Autorin:
Deborah Weissmann
Ich bin damit gesegnet, seit 1972 in Jerusalem zu leben.
Obwohl ich schon viel gereist bin und viele großartige und schöne Orte auf der Welt gesehen habe, ist dies definitiv meine Lieblingsstadt. Und während dieses furchtbaren Kriegs ist sie nicht nur der sicherste Ort in Israel, sondern, wie ein Freund von mir sagte, vielleicht der sicherste Ort der Welt für einen Juden heute.
Seit vielen Jahre engagiere ich mich im interreligiösen und interkulturellen Dialog. Ich habe palästinensische Christen und Muslime in meinem Haus beherbergt. Mehr noch, wir haben Menschen aus der ganzen Welt, wie auch Einheimische, in unserer Synagoge zu Gast. Häufig empfangen wir auch deutsche Gruppen – Studenten, Lehrer, Geistliche und Laien -, die zu uns kommen, um an einem Gottesdienst teilzunehmen und manchmal sogar zu einem Schabbatessen in Familien.
Das hörte in der Zeit der Pandemie auf, es begann sich gerade wieder zu entwickeln, als der gegenwärtige Krieg ausbrach. Wir alle sind noch immer von den brutalen Gräueltaten des 7. Oktober erschüttert. Die entsetzlichen, brutalen Angriffe erinnerten an die schlimmsten und schmerzhaftesten Perioden der jüdischen Geschichte.
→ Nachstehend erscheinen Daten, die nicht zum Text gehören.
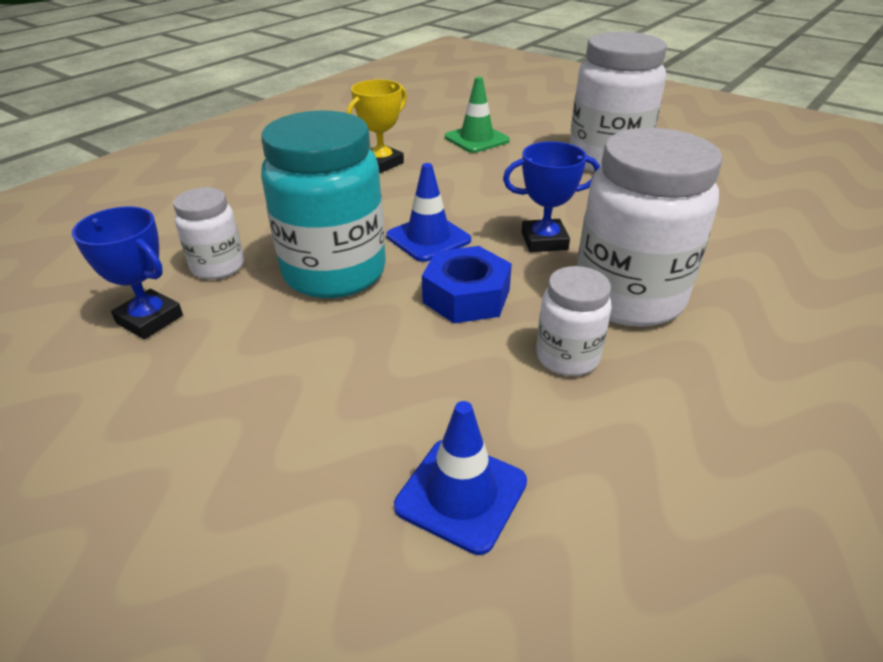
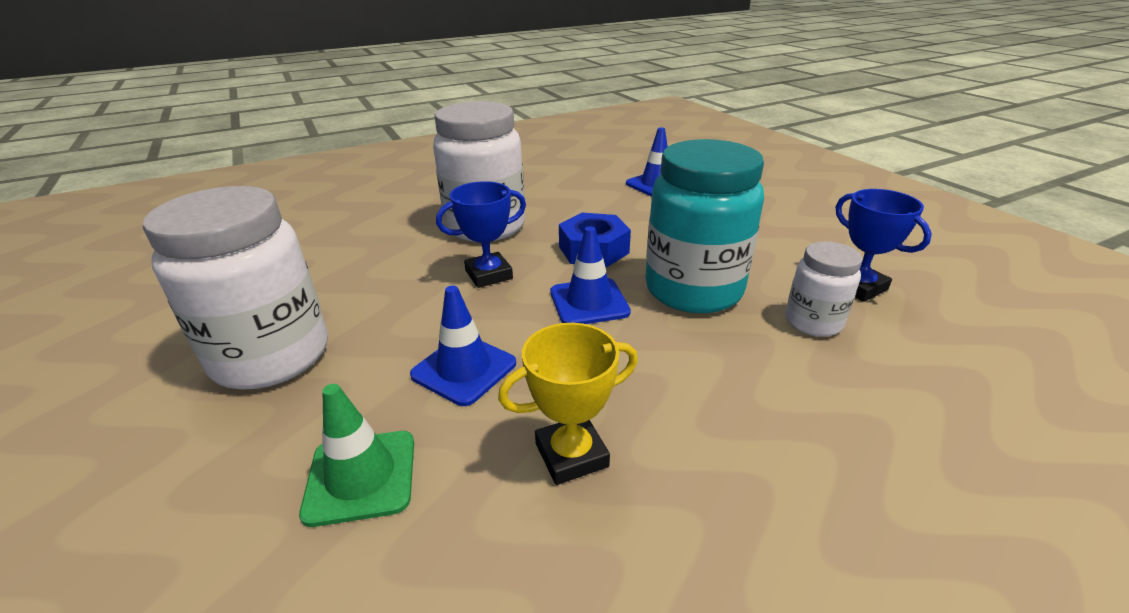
camera: 155 degrees left, 5 degrees down
blue trophy [503,142,600,252] -> blue trophy turned 45 degrees counterclockwise [436,181,526,288]
white jar [536,266,612,376] -> none
none -> blue traffic cone [410,286,516,406]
Ich möchte noch etwas hinzufügen, das mich persönlich sehr beunruhigt, nämlich das Wiederaufleben des Antisemitismus im Westen, auch und vielleicht besonders an den Universitäten Nordamerikas. Früher hatte ich großes Vertrauen in die höhere Bildung im Allgemeinen und in die Eliteuniversitäten im Besonderen. Heute sehe ich, dass dieser Glaube unangebracht war. Die Menschen im Ausland verwechseln die Hamas mit dem mit dem palästinensischen Volk und die israelische Regierung, insbesondere Netanjahu, mit dem Staat und der Bevölkerung Israels. Dies sind schwerwiegende Fehler. Vielleicht liegt es aber auch gar nicht so sehr daran, dass mein Glaube fehl am Platze war, sondern dass das halbe Jahrhundert, das mich von meiner Studentenzeit trennt, tiefgreifende Veränderungen in den Einstellungen und im Wissen um die Inhalte mit sich gebracht hat.
Ich hoffe, dass Israel nach dem Ende des Krieges in der Lage sein wird, eine Phase des Umdenkens und des Wiederaufbaus zu beginnen. Die letzten elf Monate hier haben uns gezeigt, dass obwohl wir eine katastrophale Regierung haben, die Menschen in Israel die Lage mit Bravour gemeistert haben. Dieselben Menschen, die neun Monate lang jede Woche massenhaft gegen die Regierung protestiert haben, haben sich freiwillig gemeldet, um das Land zu verteidigen und den Flüchtlingen aus dem Süden und dem Norden zu helfen. Ich muss hinzufügen, dass ich persönlich sehr besorgt bin um das Wohlergehen unserer Soldaten und der unschuldigen Menschen in Gaza.
Ich bin gegen die israelische Besatzung im Westjordanland. Ich habe mich seit 1967 gegen sie engagiert. Die Situation im Gazastreifen war komplizierter, denn nach 2005 zogen wir unsere Siedler ab, hielten aber die Blockade aufrecht.
Aber ich mache eher die Hamas als Israel für die beklagenswerte Situation in Gaza verantwortlich. Wenn irgendetwas oder irgendjemand „völkermörderisch“ war, dann war es die Hamas, wie man beim Lesen ihrer Positionspapiere feststellen kann. Sie wollen den Staat Israel zerstören und alle Juden töten. Ich sehe nichts Positives an der Hamas. Sie ist nicht nur fanatisch, fundamentalistisch und völkermordend – sie ist auch frauenfeindlich und homophob. Ihr Verhalten am 7. Oktober war nihilistisch. Die „humanitäre Hilfe“ für die leidende Bevölkerung von Gaza wird für ihre eigenen aggressiven Zwecke an die Hamas weitergeleitet.
Einige der extremistischen jüdischen Siedler im Westjordanland nutzen die die gegenwärtige Situation für ihre Zwecke aus. Die Regierung unternimmt nichts, um sie zu stoppen; im Gegenteil, einige der wichtigsten Minister ermutigen und unterstützen sie. Ich hoffe, der Schaden dort ist nicht irreparabel. Denn dies ist nicht der Weg zu einer Zwei-Staaten-Lösung oder einer Lösung, die die Menschenrechte und die Würde der beiden Völker, die in diesem Land Völker, die in diesem Land leben.